→ **Cose da fare**:
1. Nell'articolo sulla strage di Bologna, chi sono i due consulenti tecnici nominati dal presidente della Corte d'assise Michele Leoni?
2. Trascrivi dall'articolo sulla strage di Bologna il passo che va da "Terrorista, mercenario, venezuelano" a "neri dei Nar.".

→ **Testo da leggere**:
= = = = =

Bologna. La nuova perizia sull’esplosivo conferma la pista nera
Una perizia disposta dalla Corte d’assise che sta processando il nero Gilberto Cavallini per la strage di Bologna ha fatto esultare i neri Giusva Fioravanti e Francesca Mambro, già condannati per l’attentato: “Dimostra che noi siamo estranei e conferma il ruolo di Carlos”. È, nelle speranze dei due terroristi dei Nar (i Nuclei armati rivoluzionari), la rinascita della “pista palestinese” che attribuirebbe l’attentato al gruppo guidato da Ilich Ramírez Sánchez detto Carlos, lo “Sciacallo” del romanzo di Frederick Forsyth.
Terrorista, mercenario, venezuelano per nascita, palestinese per cittadinanza, sedicente rivoluzionario marxista-leninista, forse agente del Kgb, Carlos, insieme a due terroristi tedeschi di estrema sinistra, Thomas Kram e Christa Margot Frohlich, è stato più volte negli anni scorsi indicato come possibile responsabile della strage, che sarebbe stata provocata da esplosivo palestinese: l’ennesimo depistaggio, secondo i magistrati, per cercare di salvare i neri dei Nar.
Ma davvero la nuova perizia rimette in circolo il vecchio depistaggio? No. La storia è molto diversa. Tra il maggio e il luglio 2018, il presidente della Corte d’assise Michele Leoni nomina due consulenti tecnici, l’esperto geominerario ed esplosivista Danilo Coppe (il tecnico che ha fatto esplodere il troncone del ponte Morandi di Genova) e il tenente colonnello del Ris carabinieri Adolfo Gregori. Incarico: spiegare quale esplosivo è stato usato per la strage e se è compatibile con le “indicazioni tecniche fornite da Sergio Calore”, terrorista nero, in un suo interrogatorio del dicembre 1987.

= = = = =

→ **Estratto dei dati**:
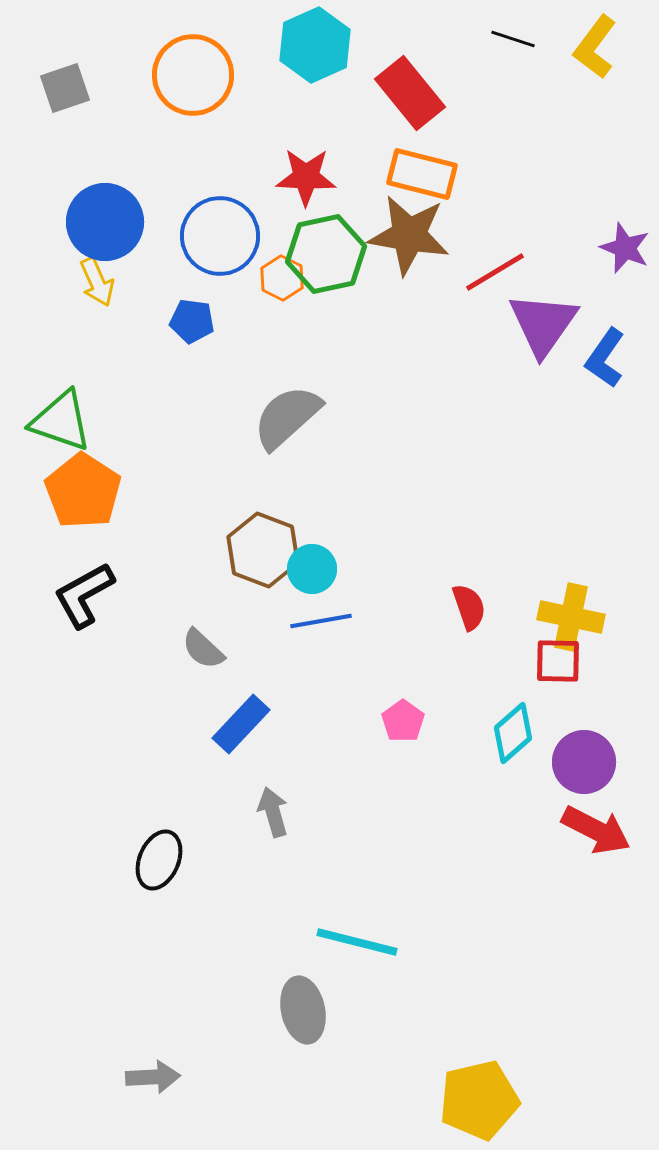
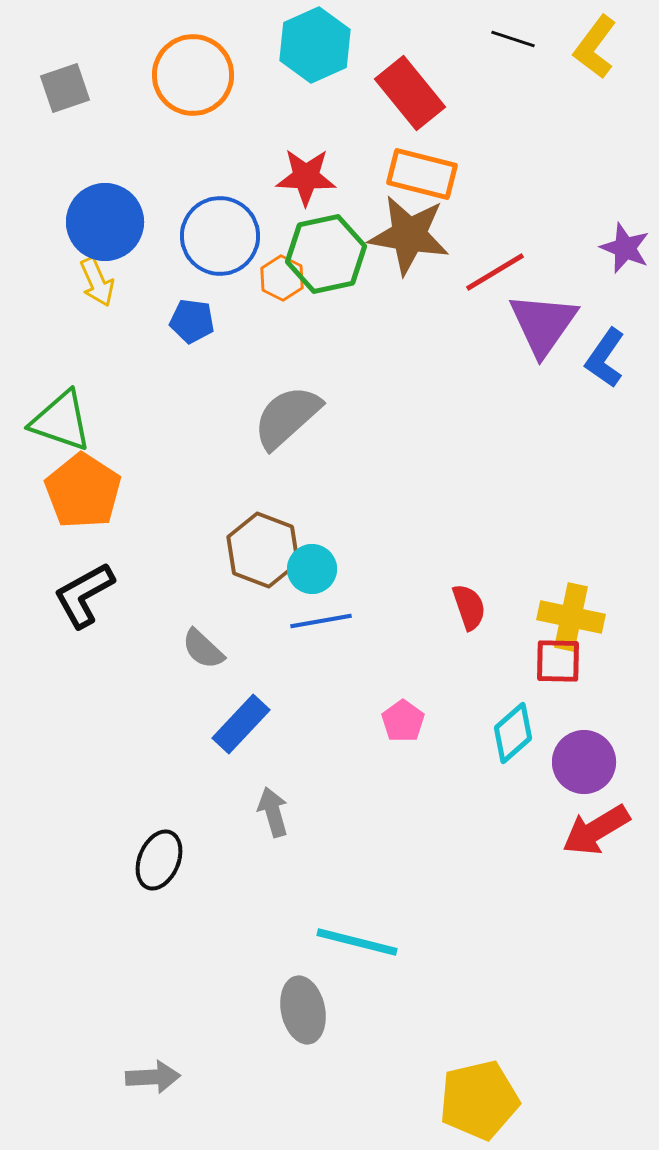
red arrow at (596, 830): rotated 122 degrees clockwise
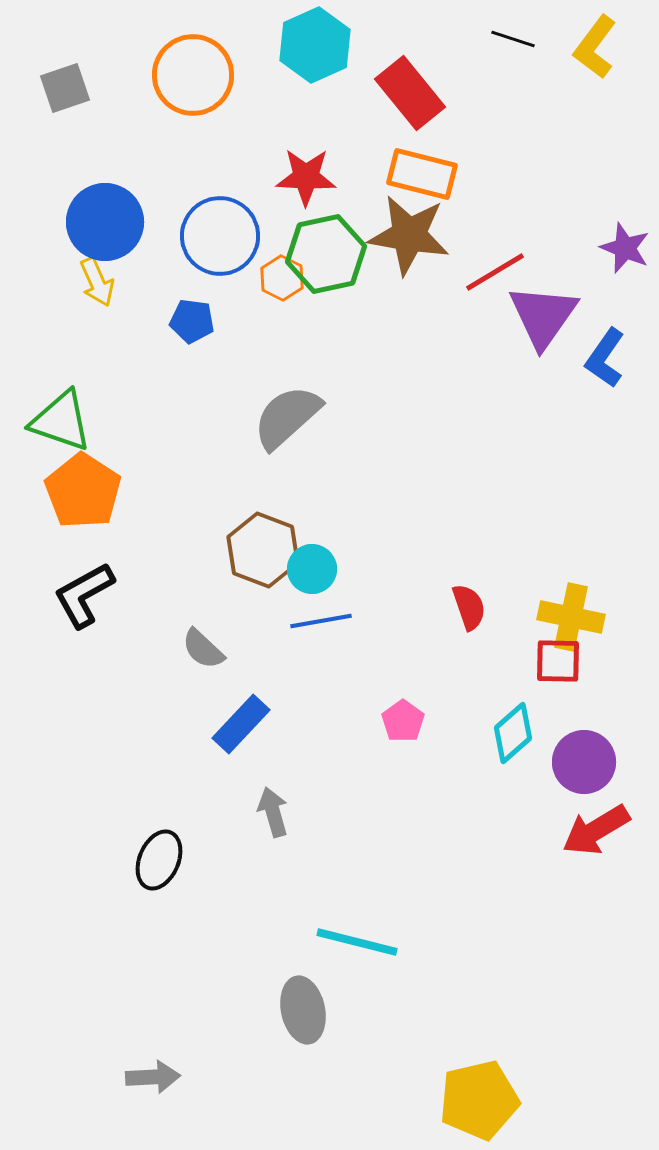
purple triangle at (543, 324): moved 8 px up
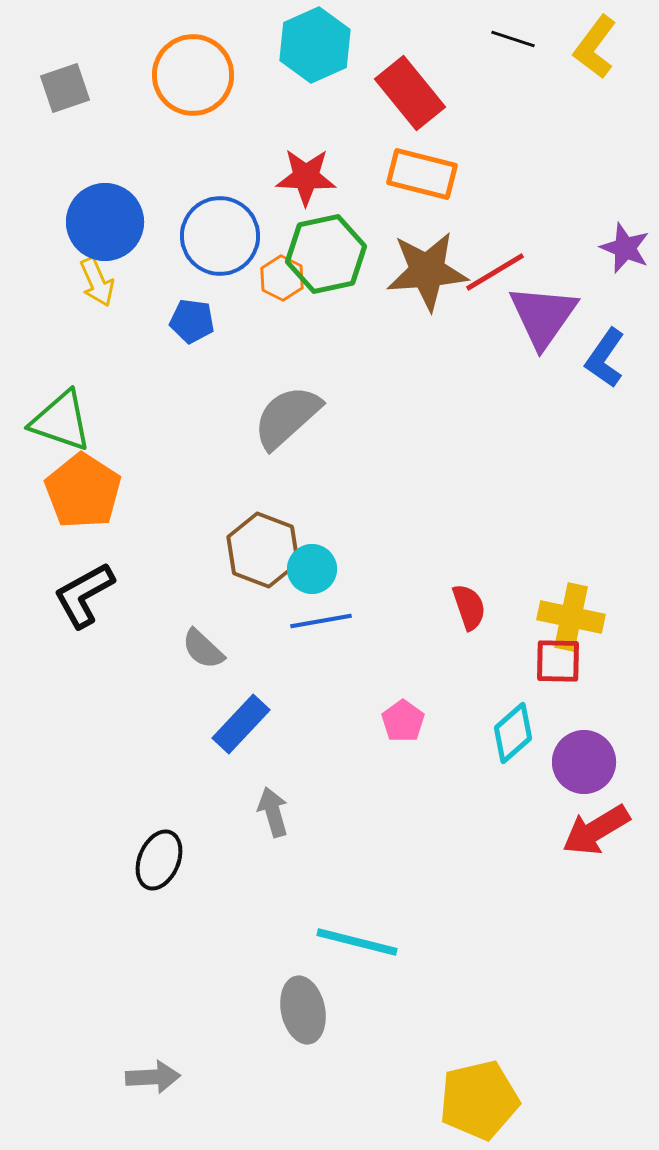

= = = = =

→ **Soluzioni per compito**:
1. L'esperto geominerario ed esplosivista Danilo Coppe e il tenente colonnello del Ris carabinieri Adolfo Gregori.

2.
Terrorista, mercenario, venezuelano per nascita, palestinese per cittadinanza, sedicente rivoluzionario marxista-leninista, forse agente del Kgb, Carlos, insieme a due terroristi tedeschi di estrema sinistra, Thomas Kram e Christa Margot Frohlich, è stato più volte negli anni scorsi indicato come possibile responsabile della strage, che sarebbe stata provocata da esplosivo palestinese: l’ennesimo depistaggio, secondo i magistrati, per cercare di salvare i neri dei Nar.